Neda Fayyazi
Isfahan Medical University, Iran
Title: Pharmacophore modeling, synthesis, scaffold hopping and biological β-hematin inhibition interaction studies as antimalaria compounds: An approach for multitarget anticancer drug design
Biography
Biography: Neda Fayyazi
Abstract
Exploring potent compounds is a critical first step in the multi-target drug discovery. The primary mechanism of heme detoxification in malaria parasites is hematin crystallization and the target of the antimalaria compounds. A series of chloroquine analogues were designed using the repositioning approach to develop new anticancer compounds. The fingerprints of the protein ligand interaction and ADMET descriptors are used to build and asses’ model for structure based drug discovery to develop new scaffold based on chloroquine hybrid β-hematin inhibitors.
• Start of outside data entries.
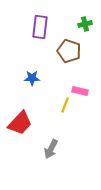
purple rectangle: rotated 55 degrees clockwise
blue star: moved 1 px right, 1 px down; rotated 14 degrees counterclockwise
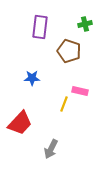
yellow line: moved 1 px left, 1 px up
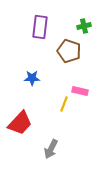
green cross: moved 1 px left, 2 px down
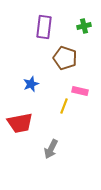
purple rectangle: moved 4 px right
brown pentagon: moved 4 px left, 7 px down
blue star: moved 1 px left, 6 px down; rotated 21 degrees counterclockwise
yellow line: moved 2 px down
red trapezoid: rotated 36 degrees clockwise
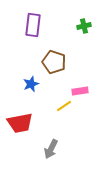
purple rectangle: moved 11 px left, 2 px up
brown pentagon: moved 11 px left, 4 px down
pink rectangle: rotated 21 degrees counterclockwise
yellow line: rotated 35 degrees clockwise
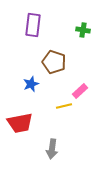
green cross: moved 1 px left, 4 px down; rotated 24 degrees clockwise
pink rectangle: rotated 35 degrees counterclockwise
yellow line: rotated 21 degrees clockwise
gray arrow: moved 1 px right; rotated 18 degrees counterclockwise
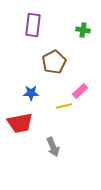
brown pentagon: rotated 25 degrees clockwise
blue star: moved 9 px down; rotated 21 degrees clockwise
gray arrow: moved 1 px right, 2 px up; rotated 30 degrees counterclockwise
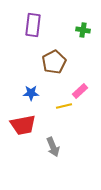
red trapezoid: moved 3 px right, 2 px down
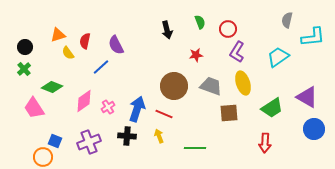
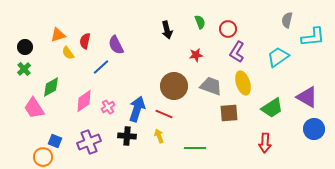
green diamond: moved 1 px left; rotated 50 degrees counterclockwise
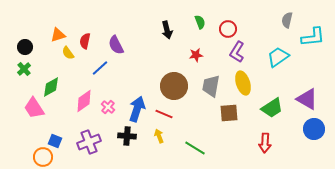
blue line: moved 1 px left, 1 px down
gray trapezoid: rotated 100 degrees counterclockwise
purple triangle: moved 2 px down
pink cross: rotated 16 degrees counterclockwise
green line: rotated 30 degrees clockwise
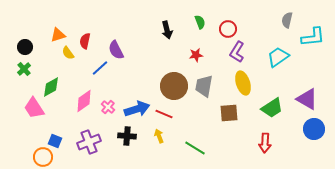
purple semicircle: moved 5 px down
gray trapezoid: moved 7 px left
blue arrow: rotated 55 degrees clockwise
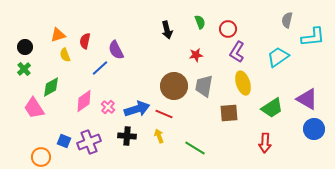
yellow semicircle: moved 3 px left, 2 px down; rotated 16 degrees clockwise
blue square: moved 9 px right
orange circle: moved 2 px left
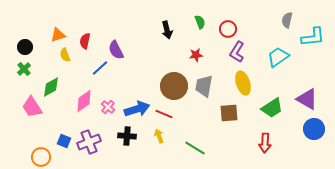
pink trapezoid: moved 2 px left, 1 px up
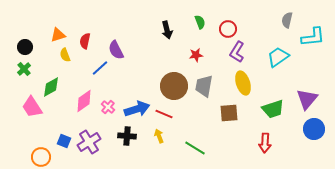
purple triangle: rotated 40 degrees clockwise
green trapezoid: moved 1 px right, 1 px down; rotated 15 degrees clockwise
purple cross: rotated 10 degrees counterclockwise
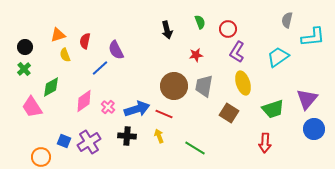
brown square: rotated 36 degrees clockwise
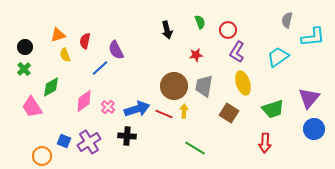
red circle: moved 1 px down
purple triangle: moved 2 px right, 1 px up
yellow arrow: moved 25 px right, 25 px up; rotated 24 degrees clockwise
orange circle: moved 1 px right, 1 px up
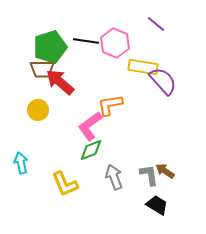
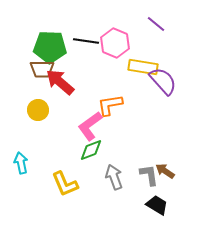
green pentagon: rotated 20 degrees clockwise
In the present study, 50 novel potent chloroquine hybrid β-hematin inhibitors with their IC50 values were collected, was applied. The model built by partial least square algorithm showed excellent predictive power with the correlation coefficients for calibration and cross validation of r2 = 0.93 and q2 = 0.72. We developed and validated QSAR model in prediction of a newly synthesized series of 4-aminoquinolin hybrids and evaluated for their biological activity as an external test series. These compounds were evaluated for cytotoxic cell lines and β-hematin inhibition. The target compounds exhibited high β-hematin inhibition activity and were 3-9 times more active than the positive control. Furthermore, all compounds exhibited moderate to high cytotoxic activity. Pharmacophore features from 10 derivatives in model were generated with HIP-HOP algorithm then used for structure based virtual screening in commercial databases; leading to the identification of the compound with the best score from ChEMBL was 2016904, previously reported as VEGFR-2 inhibitor. The 11 compounds selected have performed a multi-parameter analysis for the comparison of compounds regarding their correlation between dual potency, target evaluation and predicted ADMET properties for drug development.